PHILADELPHIA–The Center for Public Health Initiatives kicked off its seminar series with Dr. Risa Lavizzo-Mourey MD, MBA lighting a flame in the hearts of faculty and students here at the University of Pennsylvania.
Dr. Lavizzo-Mourey is the CEO and President of the Robert Wood Johnson Foundation, the nation’s largest philanthropy devoted exclusively to health and health care. She holds more than 30 years of experience as a medical practitioner, professor, policy-maker, and non-profit executive.
Lavizzo-Mourey opened the seminar series with warm welcomes and thanks, expressing her delight to return to her alma mater; “It’s great to be home.”
Before sharing her foundation’s vision and charge for shifting our nation’s focus towards health, she first shed light on the stark realities we face.
Our Nation’s Current Health status
Approximately 75 percent of the country’s 17 to 24 year old youth are currently ineligible for military service, largely because of education, obesity, and physical ailments that make them unfit for the armed forces, according to a report recently presented to Congress by a group of retired military leaders.
She pointed out that improving quality of life and maintaining health starts at birth. Statistics show that the zip code where we are born in and reside may determine our life expectancy. She displayed a number of alarming U.S. statistics, highlighting in particular our nation’s capital, Washington D.C.. Metro area residents living in the predominantly affluent Montgomery County, Maryland, have an average life expectancy of 84 years whereas miles away in downtown D.C. the average life expectancy is seven years shorter.

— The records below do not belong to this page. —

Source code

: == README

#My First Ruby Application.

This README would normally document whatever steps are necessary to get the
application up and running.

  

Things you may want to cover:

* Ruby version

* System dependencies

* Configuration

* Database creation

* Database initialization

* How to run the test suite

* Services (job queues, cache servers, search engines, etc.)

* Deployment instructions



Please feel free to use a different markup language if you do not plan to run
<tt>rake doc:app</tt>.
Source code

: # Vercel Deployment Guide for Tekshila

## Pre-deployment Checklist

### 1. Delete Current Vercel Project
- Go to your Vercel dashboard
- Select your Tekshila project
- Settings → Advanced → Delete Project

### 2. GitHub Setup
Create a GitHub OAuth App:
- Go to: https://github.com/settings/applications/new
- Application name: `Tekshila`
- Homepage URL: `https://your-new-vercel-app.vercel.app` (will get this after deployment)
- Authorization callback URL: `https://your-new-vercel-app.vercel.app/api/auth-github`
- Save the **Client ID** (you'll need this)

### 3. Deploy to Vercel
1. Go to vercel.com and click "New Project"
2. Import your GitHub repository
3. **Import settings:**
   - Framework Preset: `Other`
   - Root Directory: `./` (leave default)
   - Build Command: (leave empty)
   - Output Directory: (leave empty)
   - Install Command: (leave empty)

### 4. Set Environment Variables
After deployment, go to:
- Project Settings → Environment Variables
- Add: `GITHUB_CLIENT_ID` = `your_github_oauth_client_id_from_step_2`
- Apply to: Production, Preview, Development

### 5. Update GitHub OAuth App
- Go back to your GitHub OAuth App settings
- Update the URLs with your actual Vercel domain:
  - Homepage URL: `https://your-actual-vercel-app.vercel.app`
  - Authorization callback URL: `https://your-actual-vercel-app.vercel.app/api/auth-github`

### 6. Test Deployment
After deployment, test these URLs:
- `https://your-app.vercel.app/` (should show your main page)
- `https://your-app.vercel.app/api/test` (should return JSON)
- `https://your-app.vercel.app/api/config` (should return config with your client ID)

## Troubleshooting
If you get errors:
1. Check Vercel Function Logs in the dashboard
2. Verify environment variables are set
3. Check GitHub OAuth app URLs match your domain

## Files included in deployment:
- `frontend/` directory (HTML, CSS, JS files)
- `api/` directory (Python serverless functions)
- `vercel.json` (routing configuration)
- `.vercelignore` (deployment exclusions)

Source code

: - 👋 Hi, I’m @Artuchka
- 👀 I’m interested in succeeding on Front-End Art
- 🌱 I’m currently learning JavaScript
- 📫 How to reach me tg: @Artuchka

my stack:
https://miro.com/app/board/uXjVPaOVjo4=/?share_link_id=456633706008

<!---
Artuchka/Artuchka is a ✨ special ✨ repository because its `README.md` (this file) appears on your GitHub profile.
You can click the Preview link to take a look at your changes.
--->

Another troubling statistic is that 4 out of 5 physicians agree that addressing patient social needs are as important as dealing with medical conditions, yet an alarming majority of physicians admit they don’t know how to effectively address them.
Shifting Towards a Culture of Health
“A shift in this magnitude starts with an idea. Think back to the 1970’s, recycling was not part of our culture. Now it’s instinctive to recycle, because we made it easy. Recycling now is on every sidewalk and if we throw away a bottle in the trash, most of us feel guilty.” She also gave a great example of the 911 emergency response system and how years ago such a system never existed. Now, every child knows to dial 9-1-1 for an emergency.
Then Lavizzo-Mourey, turned to the faculty and students,
“We are the nation’s largest philanthropy dedicated to health. But we don’t make policy. We don’t sell anything. We don’t deliver any healthcare services; the only power we have is to invest in you.”
So how can we build a culture of health together? How can we ingrain healthy habits into our culture such that being healthy and staying healthy become instinctive? How can we turn around the stark reality that the zip code that we reside in may restrict our life expectancy? How can we create adequate social support systems to improve quality of life preventing re-admissions that plague hospitals throughout the nation? How do we start right here in the city of Philadelphia?
A vision this large will take a concerted effort from all members of the community, health care, social work, government, education, business, places of worship, and families to tackle the barriers to create an environment where a culture of health will thrive.
If each one of us does our part, small victories will turn into national success.